Records contained in a dataset:
BEGIN

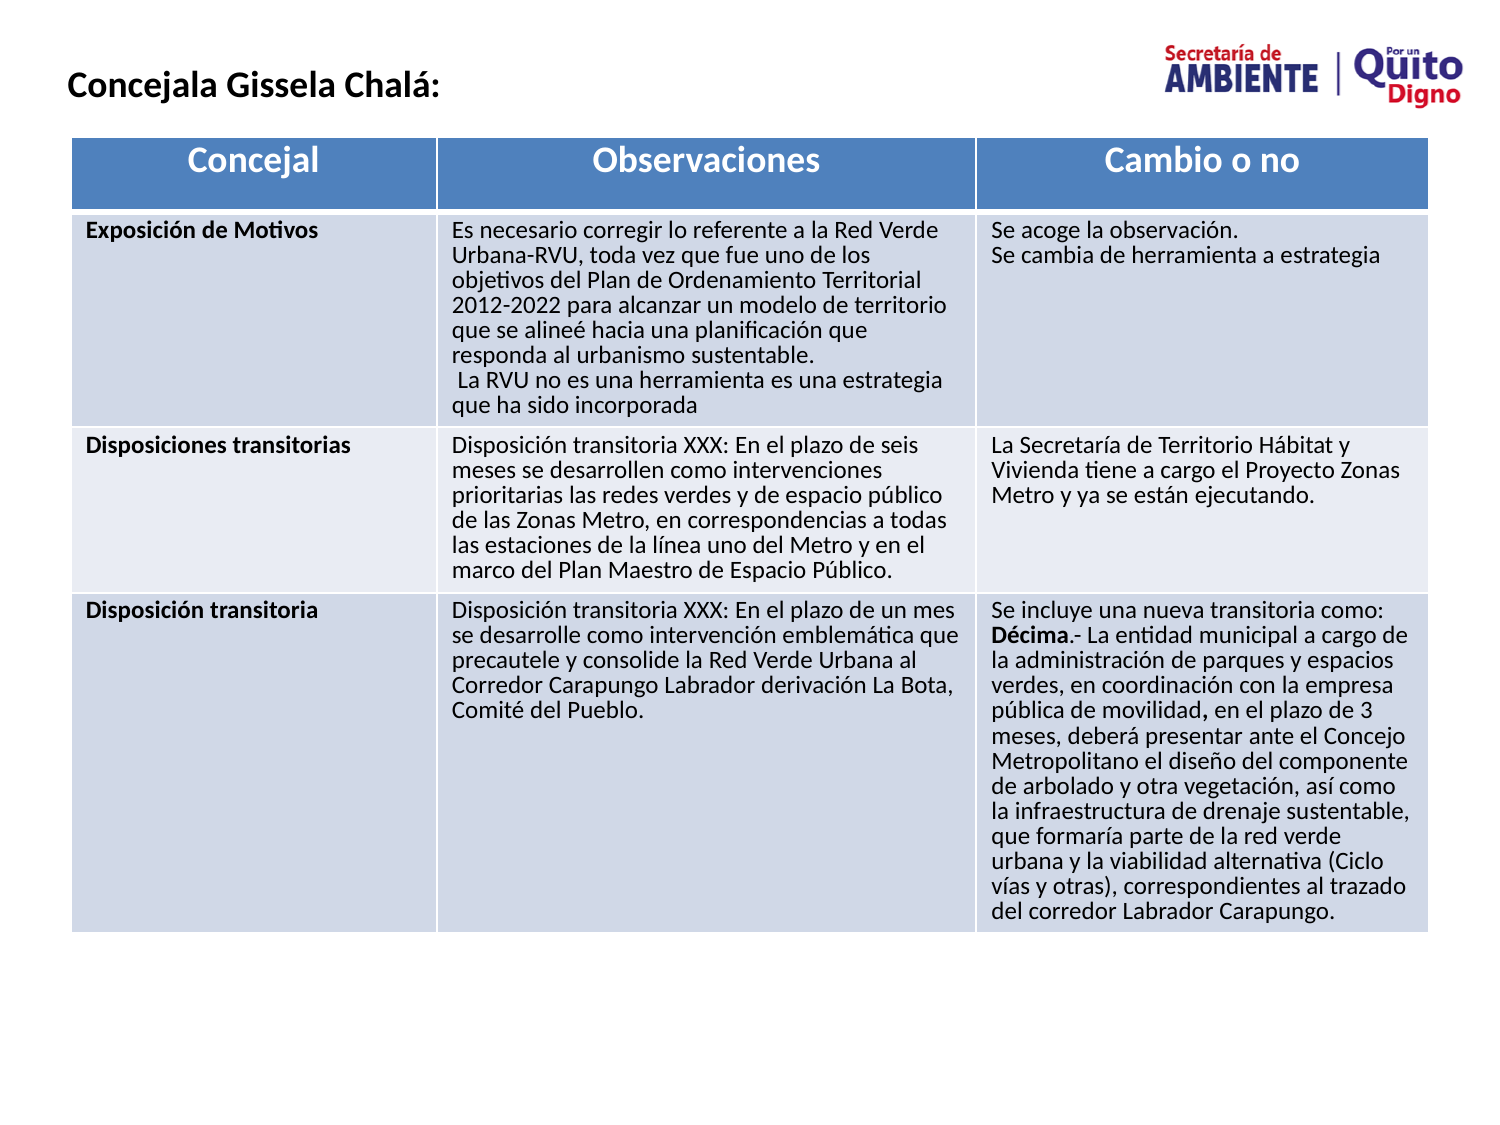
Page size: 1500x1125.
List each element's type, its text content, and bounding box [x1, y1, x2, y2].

text_box Concejala Gissela Chalá: [53, 52, 803, 113]
picture [1139, 24, 1494, 120]
table_header Concejal [72, 138, 436, 209]
table_cell Exposición de Motivos [72, 215, 436, 426]
table_cell Disposición transitoria XXX: En el plazo de seis meses se desarrollen como intervenciones prioritarias las redes verdes y de espacio público de las Zonas Metro, en correspondencias a todas las estaciones de la línea uno del Metro y en el marco del Plan Maestro de Espacio Público. [438, 428, 975, 592]
table_cell Disposiciones transitorias [72, 428, 436, 592]
table_cell Es necesario corregir lo referente a la Red Verde Urbana-RVU, toda vez que fue uno de los objetivos del Plan de Ordenamiento Territorial 2012-2022 para alcanzar un modelo de territorio que se alineé hacia una planificación que responda al urbanismo sustentable. La RVU no es una herramienta es una estrategia que ha sido incorporada [438, 215, 975, 426]
table_cell Se incluye una nueva transitoria como: Décima.- La entidad municipal a cargo de la administración de parques y espacios verdes, en coordinación con la empresa pública de movilidad, en el plazo de 3 meses, deberá presentar ante el Concejo Metropolitano el diseño del componente de arbolado y otra vegetación, así como la infraestructura de drenaje sustentable, que formaría parte de la red verde urbana y la viabilidad alternativa (Ciclo vías y otras), correspondientes al trazado del corredor Labrador Carapungo. [977, 594, 1428, 932]
table_header Cambio o no [977, 138, 1428, 209]
table_cell Se acoge la observación. Se cambia de herramienta a estrategia [977, 215, 1428, 426]
table_header Observaciones [438, 138, 975, 209]
table_cell Disposición transitoria XXX: En el plazo de un mes se desarrolle como intervención emblemática que precautele y consolide la Red Verde Urbana al Corredor Carapungo Labrador derivación La Bota, Comité del Pueblo. [438, 594, 975, 932]
table_cell Disposición transitoria [72, 594, 436, 932]
table_cell La Secretaría de Territorio Hábitat y Vivienda tiene a cargo el Proyecto Zonas Metro y ya se están ejecutando. [977, 428, 1428, 592]
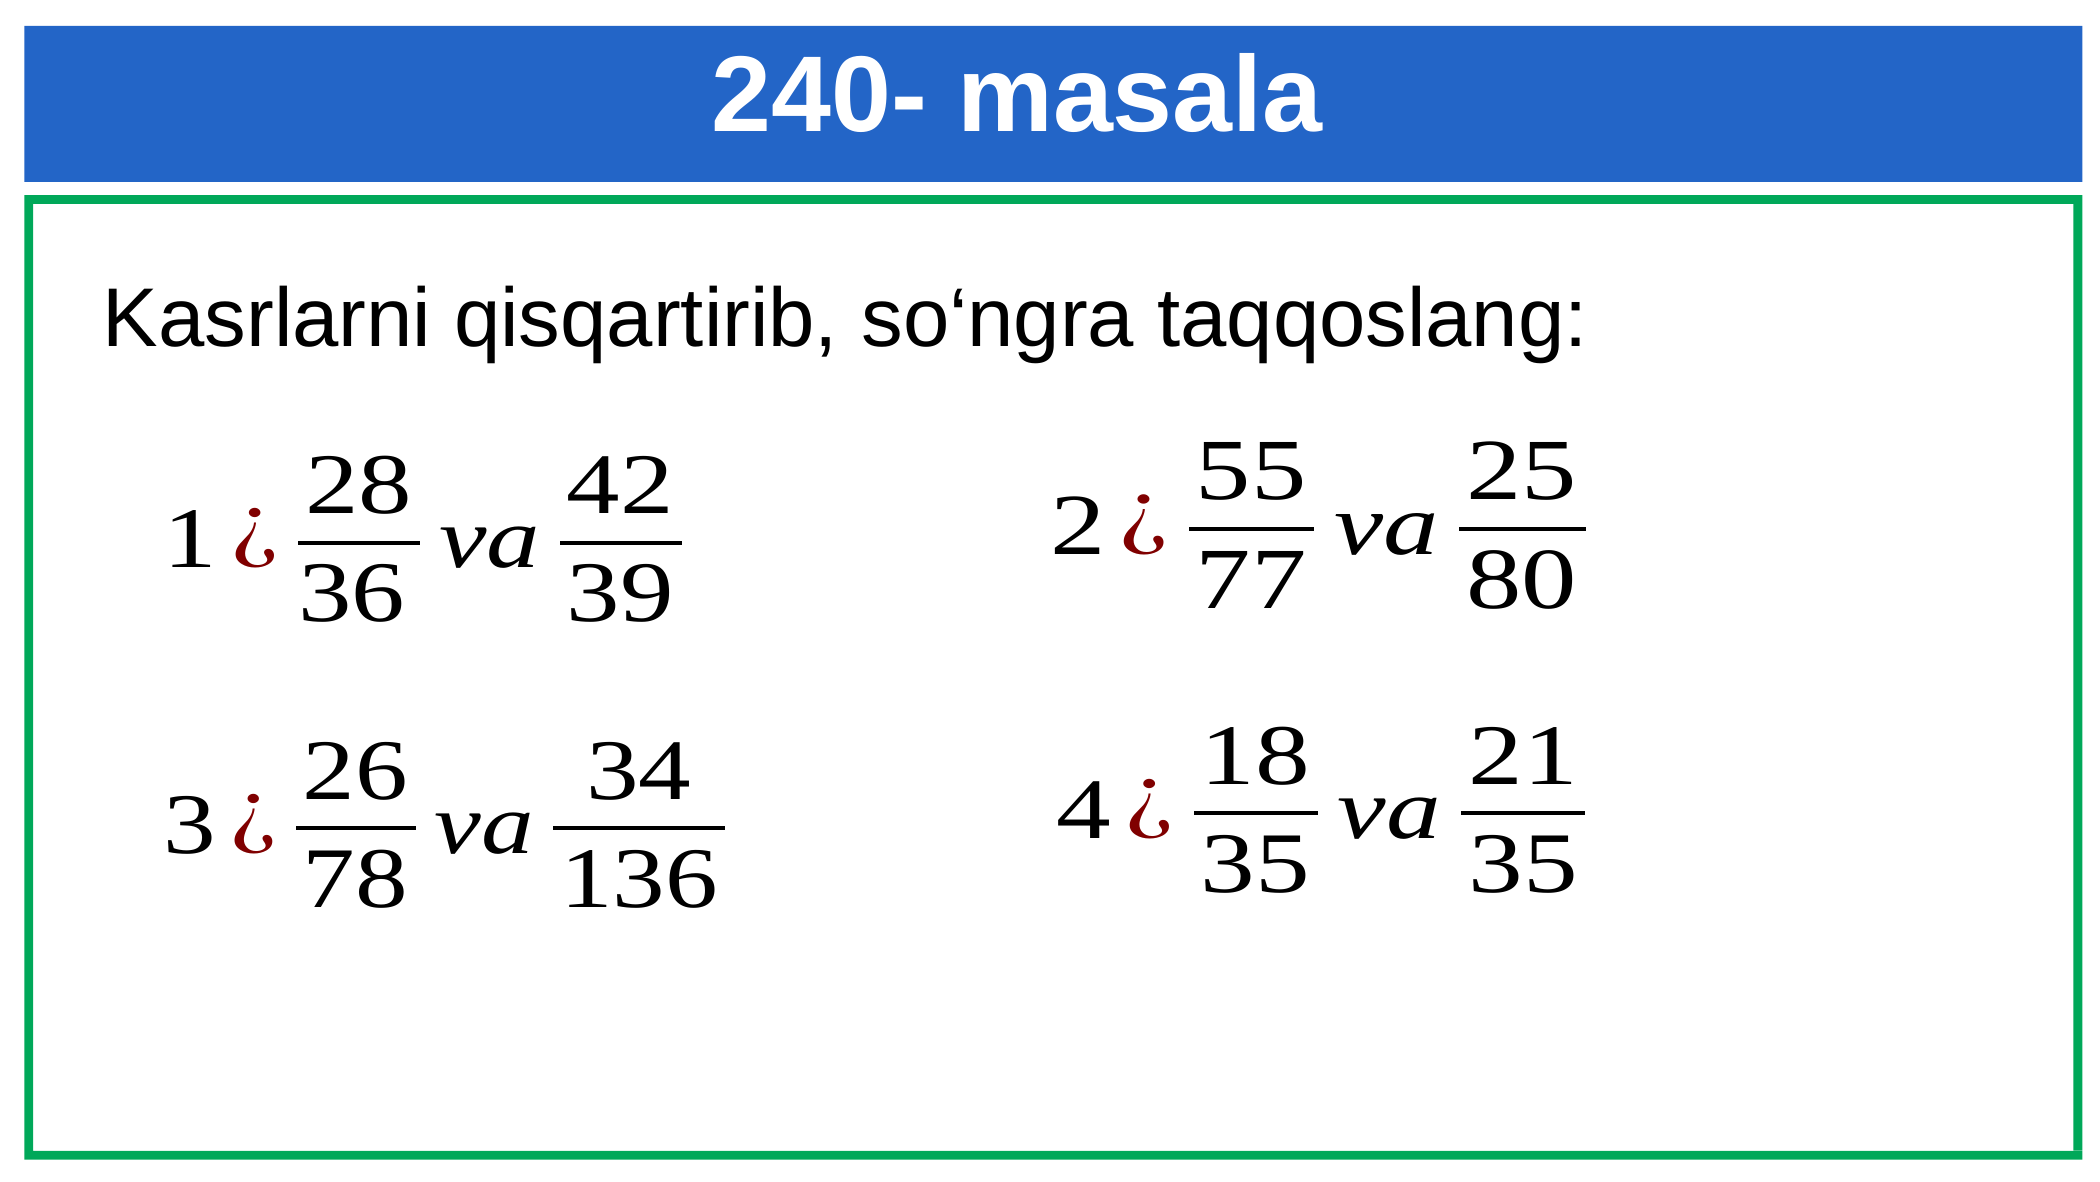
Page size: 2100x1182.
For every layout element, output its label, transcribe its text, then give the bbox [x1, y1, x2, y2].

END

* **Task directions**
Could you print all the entries exactly as they stand, with the pictures left out?

* **Reply to the exercise**
Page size: 1500x1125.
List each element's type, its text content, and bounding box [x1, y1, x2, y2].

text_box Concejala Gissela Chalá: [53, 52, 803, 113]
picture [1139, 24, 1494, 120]
table_header Concejal [72, 138, 436, 209]
table_cell Exposición de Motivos [72, 215, 436, 426]
table_cell Disposición transitoria XXX: En el plazo de seis meses se desarrollen como intervenciones prioritarias las redes verdes y de espacio público de las Zonas Metro, en correspondencias a todas las estaciones de la línea uno del Metro y en el marco del Plan Maestro de Espacio Público. [438, 428, 975, 592]
table_cell Disposiciones transitorias [72, 428, 436, 592]
table_cell Es necesario corregir lo referente a la Red Verde Urbana-RVU, toda vez que fue uno de los objetivos del Plan de Ordenamiento Territorial 2012-2022 para alcanzar un modelo de territorio que se alineé hacia una planificación que responda al urbanismo sustentable. La RVU no es una herramienta es una estrategia que ha sido incorporada [438, 215, 975, 426]
table_cell Se incluye una nueva transitoria como: Décima.- La entidad municipal a cargo de la administración de parques y espacios verdes, en coordinación con la empresa pública de movilidad, en el plazo de 3 meses, deberá presentar ante el Concejo Metropolitano el diseño del componente de arbolado y otra vegetación, así como la infraestructura de drenaje sustentable, que formaría parte de la red verde urbana y la viabilidad alternativa (Ciclo vías y otras), correspondientes al trazado del corredor Labrador Carapungo. [977, 594, 1428, 932]
table_header Cambio o no [977, 138, 1428, 209]
table_cell Se acoge la observación. Se cambia de herramienta a estrategia [977, 215, 1428, 426]
table_header Observaciones [438, 138, 975, 209]
table_cell Disposición transitoria XXX: En el plazo de un mes se desarrolle como intervención emblemática que precautele y consolide la Red Verde Urbana al Corredor Carapungo Labrador derivación La Bota, Comité del Pueblo. [438, 594, 975, 932]
table_cell Disposición transitoria [72, 594, 436, 932]
table_cell La Secretaría de Territorio Hábitat y Vivienda tiene a cargo el Proyecto Zonas Metro y ya se están ejecutando. [977, 428, 1428, 592]
Page size: 2100x1182.
For every layout element, output its label, transcribe its text, then give the bbox [x1, y1, x2, y2].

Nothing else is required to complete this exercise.